DIRECTIONS FOR THIS TASK:
Pick up the Mayo constituency profile below after its final sentence and continue writing it.

PAGE EXTRACT:

CONSTITUENCY PROFILE:CAUGHT IN the spotlight after years in the shade, Mayo has more reason than most to relish the forthcoming election.
Home of a potential taoiseach and several new cabinet members. the constituency has also experienced a little seismic shift in the past few weeks.
Beverly Flynn’s decision not to stand for Fianna Fáil was eclipsed nationally by similar announcements by senior party colleagues Noel Dempsey and Dermot Ahern. By rights, then, Fine Gael’s strongest constituency should ensure a safe run home for its four candidates.
Enda Kenny topped the poll in 2007, followed by party colleague Michael Ring, and there’s no reason to believe the pair won’t repeat this double act. Kenny may also benefit from some “Flynn” votes among the middle-class in Castlebar, even though Fianna Fáil has added 24-year-old trainee barrister Lisa Chambers to the party ticket in the county capital.
John O’Mahony’s GAA profile and the fact his base is in the east of the sprawling county should ensure he is the safest of the four. O’Mahony has no direct competition, in contrast to party colleague Michelle Mulherin, a solicitor, county councillor and former mayor of Ballina. She will be running head to head with Fianna Fáil’s Dara Calleary, who coined the phrase “Ógra Fianna Fáil”, who nominated Micheál Martin as new party leader and who has been appointed to the party’s new frontbench in turn.
Calleary, a Ballina-based third-generation TD, took more than 7,000 first preferences on his first time out in 2007, but Mulherin polled almost 5,500. The tantalising prospect of her party forming the next government could give her the vital edge.
There are other forces at play. Fianna Fáil sources are said to be envious of the Sinn Féin ticket – two active councillors, Therese Ruane, sister of the North’s Minister for Education Caitríona Ruane and known for her work with the marginalised in Mayo Intercultural Action, and Rose Conway-Walsh, a Belmullet-based councillor who holds a masters in local government.

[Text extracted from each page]
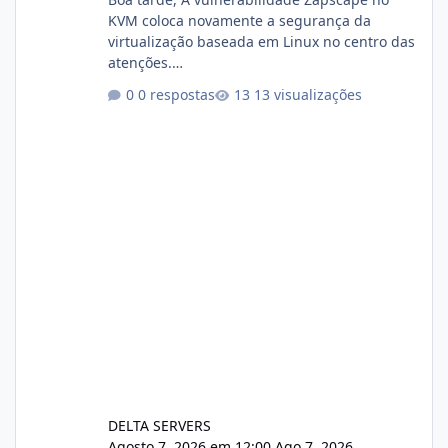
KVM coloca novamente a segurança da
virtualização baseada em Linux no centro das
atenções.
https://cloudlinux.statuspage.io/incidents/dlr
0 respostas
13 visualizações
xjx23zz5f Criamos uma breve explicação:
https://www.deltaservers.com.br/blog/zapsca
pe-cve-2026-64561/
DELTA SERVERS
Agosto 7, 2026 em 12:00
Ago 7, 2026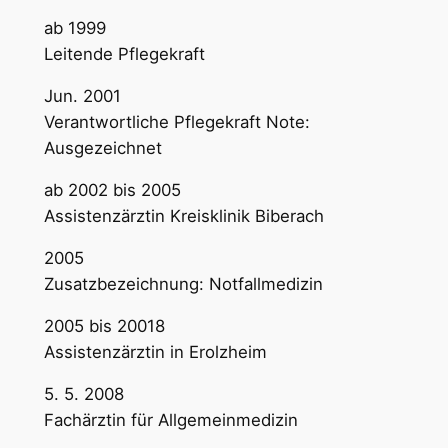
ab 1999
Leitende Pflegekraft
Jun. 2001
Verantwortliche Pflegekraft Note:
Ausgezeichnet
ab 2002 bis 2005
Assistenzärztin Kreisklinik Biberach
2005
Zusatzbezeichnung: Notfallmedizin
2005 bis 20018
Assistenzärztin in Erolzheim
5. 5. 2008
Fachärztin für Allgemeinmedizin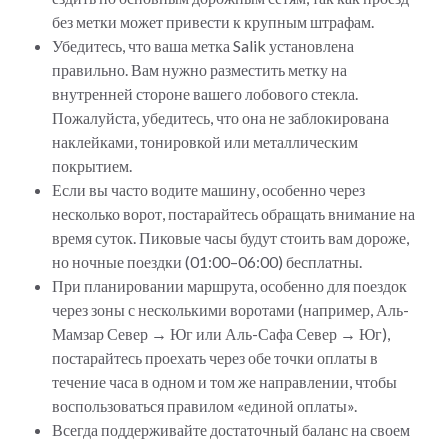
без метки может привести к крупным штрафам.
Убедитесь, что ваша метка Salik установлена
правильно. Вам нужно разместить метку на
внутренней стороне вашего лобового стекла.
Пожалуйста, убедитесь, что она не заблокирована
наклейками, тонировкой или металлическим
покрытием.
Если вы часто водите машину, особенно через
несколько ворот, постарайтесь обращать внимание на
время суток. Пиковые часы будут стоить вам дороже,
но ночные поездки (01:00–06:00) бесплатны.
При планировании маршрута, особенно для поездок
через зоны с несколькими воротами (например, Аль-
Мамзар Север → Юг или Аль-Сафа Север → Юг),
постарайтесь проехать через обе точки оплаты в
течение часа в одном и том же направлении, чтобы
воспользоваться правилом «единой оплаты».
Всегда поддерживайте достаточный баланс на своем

...

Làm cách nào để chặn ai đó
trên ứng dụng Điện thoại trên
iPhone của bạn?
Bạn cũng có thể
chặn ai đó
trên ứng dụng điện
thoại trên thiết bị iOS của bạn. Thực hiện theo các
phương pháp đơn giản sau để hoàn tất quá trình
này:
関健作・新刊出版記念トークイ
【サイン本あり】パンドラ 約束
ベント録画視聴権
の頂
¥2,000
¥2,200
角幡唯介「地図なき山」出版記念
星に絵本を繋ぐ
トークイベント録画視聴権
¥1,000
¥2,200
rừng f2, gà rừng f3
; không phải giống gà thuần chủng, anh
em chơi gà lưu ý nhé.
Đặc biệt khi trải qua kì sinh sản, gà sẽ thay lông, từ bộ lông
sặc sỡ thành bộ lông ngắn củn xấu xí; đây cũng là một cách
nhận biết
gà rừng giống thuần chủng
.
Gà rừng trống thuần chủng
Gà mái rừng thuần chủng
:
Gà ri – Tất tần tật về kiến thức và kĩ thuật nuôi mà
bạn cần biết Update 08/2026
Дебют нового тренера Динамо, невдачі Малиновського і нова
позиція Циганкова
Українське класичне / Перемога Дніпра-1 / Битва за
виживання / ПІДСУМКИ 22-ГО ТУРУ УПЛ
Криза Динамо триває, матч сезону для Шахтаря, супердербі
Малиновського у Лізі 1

RESPONSE TO THIS EXERCISE:
Still, some Fine Gael observers believe Sinn Féin would have been better to stick with its well-known Charlestown councillor Gerry Murray. Had he run, his competition would have included that posed by former independent TD Dr Jerry Cowley, who is now standing for Labour in a county that recorded a mere 1.16 per cent first preference votes for that party in 2007. When the GP and community activist lost his seat in 2007, some observers felt it was because of his support on health and safety grounds for the community in Erris affected by the Corrib gas project. But with 20 per cent of national voters undecided, a Mayo pattern of returning Independents in the last two elections and with a parallel tendency to return two TDs in Castlebar, some believe he would have been better to stay non-party.
The late entry of Independent councillor Michael Kilcoyne is also posing a formidable challenge for all parties, not just Labour. Kilcoyne, a Siptu sectoral organiser and former chair of the Consumers’ Association of Ireland, has held a clinic in Castlebar every Saturday for the last six years.